The market correction in certain sectors of the TSX is giving retirees and other income investors a chance to buy great Canadian dividend stocks at discounted prices. With economic turbulence likely on the way, it makes sense to look for stocks with good track records of dividend growth.
Fortis
Fortis (TSX:FTS) is a utility company with $65 billion in assets located in Canada, the United States, and the Caribbean. Regulated electric utilities make up 82% of the portfolio. Natural gas distribution utilities account for 17% of the assets. The final 1% is non-regulated energy infrastructure, as of March 31, 2023.
Fortis gets 99% of its revenue from regulated businesses. This means cash flow tends to be reliable and predictable. The company grows through acquisitions and internal development projects. Fortis is currently working on a five-year $22.3 billion capital program that will boost the rate base enough to support targeted annual dividend growth of at least 4% through 2027.
FTS stock trades near $56 at the time of writing compared to $65 in May last year. Investors who buy now can get a 4% yield. Fortis has increased its dividend annually for nearly five decades.
TC Energy
TC Energy (TSX:TRP) operates 93,000 km of natural gas pipelines and more than 650 billion cubic feet of natural gas storage in Canada, the United States, and Mexico. The natural gas transmission network moves a quarter of all the natural gas used in North America.
Natural gas demand is expected to increase in the coming years as utilities around the globe switch to the fuel from coal and oil for power generation. Natural gas emits significantly less carbon dioxide than coal and oil when burned.
TC Energy has a secured capital program of $34 billion through 2028. Management expects cash flow to support annual dividend increases of at least 3%. TC Energy raised the payout annually for the past 23 years.
The stock trades near $54.50 at the time of writing compared to a high around $74 last year. At the current share price, the stock provides a 6.8% dividend yield.
CIBC
CIBC (TSX:CM) raised the dividend when the bank reported its fiscal second-quarter (Q2) 2023 results. This should be a signal to investors that management is comfortable with loan risks in the commercial and residential lending portfolios.

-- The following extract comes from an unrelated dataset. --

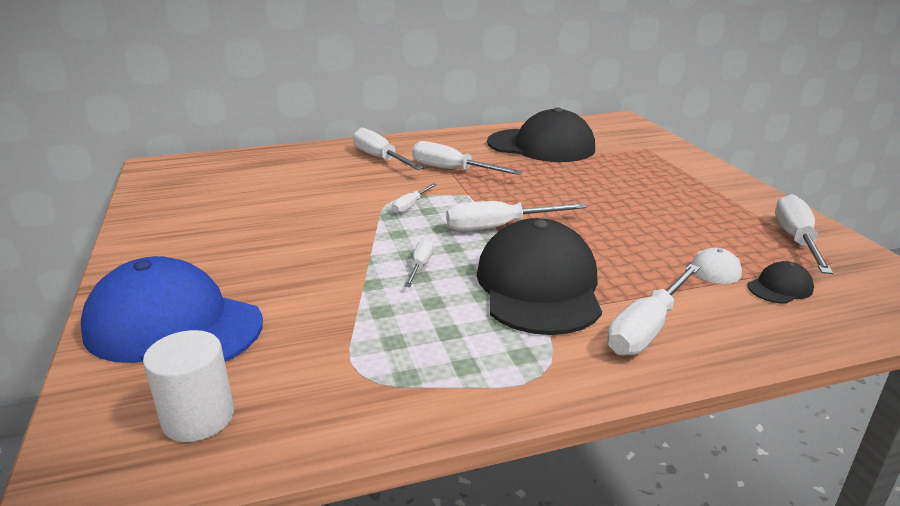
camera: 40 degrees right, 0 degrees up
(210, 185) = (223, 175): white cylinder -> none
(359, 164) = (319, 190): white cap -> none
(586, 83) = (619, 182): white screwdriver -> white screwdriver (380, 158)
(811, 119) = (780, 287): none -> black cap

CIBC has a large exposure to the Canadian residential housing market relative to its size, so the stock would likely see more pressure in the event the housing market plunges. This is unlikely to occur, however, even if the steep jump in interest rates forces property investors and over-leveraged households to sell. High immigration levels and pent-up demand should limit the downside.
The average loan-to-value ratio on CIBC’s uninsured mortgages was 53% in fiscal Q2 2023. This means house prices would have to fall nearly 50% on average before CIBC would potentially take a material hit on mortgage defaults.
CIBC remains very profitable and has adequate capital reserves to ride out a downturn. Investors can now get a 6% dividend yield on CM stock.
The bottom line on top dividend stocks for passive income
Fortis, TC Energy, and CIBC pay attractive dividends that should continue to grow. If you have some cash to put to work, these stocks deserve to be on your radar.